Combining all this you will get the output you want.
Cheers!
Use java.util.Scanner and you can filter the integers in the file.
Scanner s = new Scanner (new File ("answers.txt")).useDelimiter("\\s+");
while (s.hasNext()) {
if (s.hasNextInt()) { // check if next token is integer
System.out.print(s.nextInt());
} else {
s.next(); // else read the next token
}
}
Do you know how to read line by line ? If not , chect it How to read a large text file line by line in java?
To sub your string data there have many ways to do. You can sub as you wish. Here for my code..

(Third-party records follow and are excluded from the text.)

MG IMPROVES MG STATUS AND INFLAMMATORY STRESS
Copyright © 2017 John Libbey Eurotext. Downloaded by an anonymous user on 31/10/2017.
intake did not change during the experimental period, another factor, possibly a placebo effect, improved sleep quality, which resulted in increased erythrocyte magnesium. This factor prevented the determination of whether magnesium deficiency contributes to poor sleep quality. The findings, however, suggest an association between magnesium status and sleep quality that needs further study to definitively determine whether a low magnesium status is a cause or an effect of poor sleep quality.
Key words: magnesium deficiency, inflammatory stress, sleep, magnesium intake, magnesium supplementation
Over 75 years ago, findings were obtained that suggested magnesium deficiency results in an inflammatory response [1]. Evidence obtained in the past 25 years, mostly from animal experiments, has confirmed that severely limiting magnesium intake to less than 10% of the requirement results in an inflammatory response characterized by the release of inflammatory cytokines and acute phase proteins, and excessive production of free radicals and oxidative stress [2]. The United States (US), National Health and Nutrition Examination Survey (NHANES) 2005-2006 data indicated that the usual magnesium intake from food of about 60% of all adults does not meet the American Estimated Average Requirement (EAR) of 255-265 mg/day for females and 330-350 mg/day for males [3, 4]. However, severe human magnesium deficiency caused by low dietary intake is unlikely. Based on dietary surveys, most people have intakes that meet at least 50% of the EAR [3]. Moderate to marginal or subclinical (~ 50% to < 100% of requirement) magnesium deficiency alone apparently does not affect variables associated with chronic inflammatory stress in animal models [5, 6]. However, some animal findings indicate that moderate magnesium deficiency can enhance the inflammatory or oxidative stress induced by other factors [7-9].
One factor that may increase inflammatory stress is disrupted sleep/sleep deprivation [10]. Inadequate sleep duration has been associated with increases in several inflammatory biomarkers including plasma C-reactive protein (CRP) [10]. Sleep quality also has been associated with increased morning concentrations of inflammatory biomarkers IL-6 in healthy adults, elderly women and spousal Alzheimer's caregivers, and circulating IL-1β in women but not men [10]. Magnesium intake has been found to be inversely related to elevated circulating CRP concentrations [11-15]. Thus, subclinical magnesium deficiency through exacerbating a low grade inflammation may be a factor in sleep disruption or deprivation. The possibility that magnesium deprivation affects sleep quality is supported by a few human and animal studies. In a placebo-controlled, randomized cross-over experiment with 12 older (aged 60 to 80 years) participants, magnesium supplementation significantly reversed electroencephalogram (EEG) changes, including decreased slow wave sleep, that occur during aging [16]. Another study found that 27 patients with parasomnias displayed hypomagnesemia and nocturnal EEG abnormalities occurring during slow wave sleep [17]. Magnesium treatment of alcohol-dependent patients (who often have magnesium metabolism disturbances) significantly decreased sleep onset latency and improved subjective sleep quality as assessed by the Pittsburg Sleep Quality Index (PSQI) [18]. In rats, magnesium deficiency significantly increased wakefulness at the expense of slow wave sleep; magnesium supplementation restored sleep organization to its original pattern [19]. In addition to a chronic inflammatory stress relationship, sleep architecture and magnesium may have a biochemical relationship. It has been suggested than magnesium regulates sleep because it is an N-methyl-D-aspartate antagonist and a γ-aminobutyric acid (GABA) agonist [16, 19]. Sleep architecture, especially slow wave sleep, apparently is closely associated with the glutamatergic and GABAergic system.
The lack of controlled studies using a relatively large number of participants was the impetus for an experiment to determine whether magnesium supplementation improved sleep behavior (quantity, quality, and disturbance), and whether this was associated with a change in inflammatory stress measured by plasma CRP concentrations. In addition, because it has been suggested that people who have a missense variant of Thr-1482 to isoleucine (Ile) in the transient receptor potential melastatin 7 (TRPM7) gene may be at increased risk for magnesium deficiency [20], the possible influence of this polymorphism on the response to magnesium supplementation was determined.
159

String data = yourReader.readLine();
String problem = data.substring("Problem".length(), data.indexOf(":"));
System.err.println("Problem is " + problem);
data = data.substring(data.indexOf(":") + 2, data.length());
String[] temp = data.split("\\|");
for (String result : temp) {
System.out.println(result);
}
Assuming there are always four possible answers as in your Example:
// read complete file in fileAsString
String regex = "^(Problem \\w+): (\\d+)\\|(\\d+)\\|(\\d+)\\|(\\d+)$";
Pattern pattern = Pattern.compile(regex);
Matcher matcher = pattern.matcher(fileAsString);
//and so on, read all the Problems using matcher.find() and matcher.group(int) to get the parts
// put in a Map maybe?
// output the one you want...
I might suggest creating a simple data type for the purpose of organization:
public class ProblemAnswer {
private final String problem;
private final String[] answers;
public ProblemAnswer(String problem, String[] answers) {
this.problem = problem;
this.answers = new String[answers.length];
for (int i = 0; i < answers.length; i++) {
this.answers[i] = answers[i];
}
}
public String getProblem() {
return this.problem;
}
public String[] getAnswers() {
return this.answers;
}
public String getA() {
return this.answers[0];
}
public String getB() {
return this.answers[1];
}
public String getC() {
return this.answers[2];
}
public String getD() {
return this.answers[3];
}
}
Then the reading from the text file would look something like this:
public void read() {
Scanner s = new Scanner("answers.txt");
ArrayList<String> lines = new ArrayList<String>();
while (s.hasNext()) {
lines.add(s.nextLine());//first separate by line
}
ProblemAnswer[] answerKey = new ProblemAnswer[lines.size()];
for (int i = 0; i < lines.size(); i++) {
String[] divide = lines.get(i).split(": "); //0 is the problem name, 1 is the list
//of answers
String[] answers = divide[1].split("|"); //an array of the answers to a given
//question
answerKey[i] = new ProblemAnswer(divide[0], answers); //add a new ProblemAnswer
//object to the key
}
}
Now that leaves you with an answer key with ProblemAnswer objects which is easily checked
with a simple .equals() comparison on the getProblem() method, and whatever index is matched, you have all the answers neatly arranged right within that same object.